[Opening Source text section]

As in the present study, Rubinsky and colleagues found the zone of ablation made by IRE in a porcine liver model to correlate well with the zone of cellular necrosis.8 Furthermore, and similarly to results in this study, the architecture of endothelial cell-lined structures (blood vessels and bile ducts) seems to be preserved even when the structures are included in the IRE ablation zone.4 A study using a rat model has shown that full recovery after endothelial cell necrosis in IRE is possible because the extracellular structures are preserved.9 In a study by Lee et al., immunohistologic staining confirmed the mechanism of cell death in a porcine liver after the application of IRE is apoptosis.10 The ability of IRE to induce apoptosis and necrosis in cancer cells has been demonstrated in many preclinical studies, including in the prostate11 and liver.12 In addition to its use in large-animal liver models, such as that in the current study, IRE has also been used for ablation in a canine brain surgery model,13 a porcine epicardial model14 and in normal porcine pancreas tissue.15

There are several limitations to the experiments presented in this study. Firstly, the setting used on the IRE generator was not varied significantly and therefore only a narrow range of IRE capability was studied. Other experiments by the current authors have shown that higher generator settings lead to a combined IRE and thermal ablation effect, but the present experiments were designed to facilitate the study of ablations created using pure IRE. It will be important in future animal experiments to vary the IRE generator settings in order to facilitate better understanding of the variability of effects and range of ablation zones. The porcine livers used in the current study were all normal and of similar size. Future studies should also determine which IRE generator settings are best in different liver tissue types, particularly in liver fibrosis and cirrhosis, and for various tumour types. Indeed, such experiments are ongoing at this time. The median time between IRE ablation and measurement by US in the present experiments was 20 min, but this delay would represent a major limitation in a clinical setting. Fortunately, the IRE effect is typically visible by US within 5 min and the slower pace used in the present study reflects the study's experimental design rather than any necessity to wait for the IRE effect to become visible. Finally, these experiments were performed using laparotomy, whereas the majority of thermal ablations are performed using laparoscopic or percutaneous techniques, and thus use of the latter techniques will be important in future studies.

[Closing Source text section]

(Task details):
Could you extend the passage on IRE ablation in porcine liver, picking up after its final sentence?

[Opening Recorded information section]

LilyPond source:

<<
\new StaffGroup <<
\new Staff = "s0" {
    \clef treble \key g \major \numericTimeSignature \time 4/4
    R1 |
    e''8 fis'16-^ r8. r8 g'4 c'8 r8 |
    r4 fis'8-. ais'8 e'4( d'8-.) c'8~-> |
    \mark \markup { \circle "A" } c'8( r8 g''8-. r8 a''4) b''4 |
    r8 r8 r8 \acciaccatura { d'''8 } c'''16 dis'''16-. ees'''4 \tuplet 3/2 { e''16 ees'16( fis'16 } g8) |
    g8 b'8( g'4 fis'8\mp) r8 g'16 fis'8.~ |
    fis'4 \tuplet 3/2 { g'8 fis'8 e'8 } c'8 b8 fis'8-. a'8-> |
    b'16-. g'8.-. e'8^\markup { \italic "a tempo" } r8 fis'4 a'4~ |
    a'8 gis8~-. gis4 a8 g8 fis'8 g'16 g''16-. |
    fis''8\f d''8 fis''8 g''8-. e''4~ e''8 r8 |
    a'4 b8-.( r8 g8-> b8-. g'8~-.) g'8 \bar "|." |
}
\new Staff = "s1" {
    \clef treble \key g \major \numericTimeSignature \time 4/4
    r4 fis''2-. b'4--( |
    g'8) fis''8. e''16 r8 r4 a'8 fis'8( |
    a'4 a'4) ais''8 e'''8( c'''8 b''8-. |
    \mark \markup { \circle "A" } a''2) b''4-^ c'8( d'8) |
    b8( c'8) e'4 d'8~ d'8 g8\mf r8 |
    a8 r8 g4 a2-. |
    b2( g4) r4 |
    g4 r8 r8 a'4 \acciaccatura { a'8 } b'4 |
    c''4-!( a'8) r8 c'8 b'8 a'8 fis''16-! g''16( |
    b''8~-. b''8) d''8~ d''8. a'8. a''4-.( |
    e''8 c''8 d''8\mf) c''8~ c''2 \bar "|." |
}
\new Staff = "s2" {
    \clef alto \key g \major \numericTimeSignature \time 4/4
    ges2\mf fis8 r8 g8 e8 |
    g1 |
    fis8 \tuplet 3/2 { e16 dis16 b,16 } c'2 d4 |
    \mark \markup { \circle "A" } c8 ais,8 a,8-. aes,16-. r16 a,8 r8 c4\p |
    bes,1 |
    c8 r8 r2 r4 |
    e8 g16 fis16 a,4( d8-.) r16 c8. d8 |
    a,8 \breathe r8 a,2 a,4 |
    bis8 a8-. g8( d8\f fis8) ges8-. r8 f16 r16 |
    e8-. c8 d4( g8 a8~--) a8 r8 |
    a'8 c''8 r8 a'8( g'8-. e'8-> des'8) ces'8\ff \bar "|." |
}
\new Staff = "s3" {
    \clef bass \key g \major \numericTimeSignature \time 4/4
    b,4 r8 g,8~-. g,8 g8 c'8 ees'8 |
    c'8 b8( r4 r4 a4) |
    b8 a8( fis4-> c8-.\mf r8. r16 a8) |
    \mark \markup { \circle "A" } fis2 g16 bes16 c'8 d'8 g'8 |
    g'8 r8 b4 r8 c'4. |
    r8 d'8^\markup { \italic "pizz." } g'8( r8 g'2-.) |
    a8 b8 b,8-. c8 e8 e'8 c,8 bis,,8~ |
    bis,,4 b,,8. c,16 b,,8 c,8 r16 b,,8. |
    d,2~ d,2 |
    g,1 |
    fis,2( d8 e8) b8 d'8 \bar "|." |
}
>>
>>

[Closing Recorded information section]

(Result of the task):
Ultrasound is a common imaging modality used to guide the thermal ablation of hepatic malignancies during laparoscopic or open procedures in an operating room. Thus, it is important that US is able to measure the approximate area of ablation in any new technique, such as IRE. This study confirms the accuracy of US measurement in comparison with histopathology. It is also possible to guide thermal ablation using computed tomography (CT) or magnetic resonance imaging (MRI) and these modalities are commonly applied when such procedures are performed using a percutaneous approach, typically in an interventional radiology suite. Both CT and MRI have also been shown to image the effects of IRE in solid organs very well.16 Therefore, the effect of IRE is measurable both by US and cross-sectional imaging modalities. There is a delay of several minutes before the IRE ablation zone is visible by US; however, this may not ultimately represent a practical limitation. Because all ablation technologies generally create predictable zones of cellular necrosis, measuring the zone of IRE or thermal ablation by US may be less important than using US to ensure that probes are placed as accurately as possible within or near the tumour. Irreversible electroporation deserves further evaluation for use in solid organ tumours, particularly in tumours that are not amenable to surgical removal or thermal ablation.

Conflicts of interest

CRS has received compensation from Ethicon-Endo Surgery, Inc. as a consultant and is a member of an external advisory board for the same company.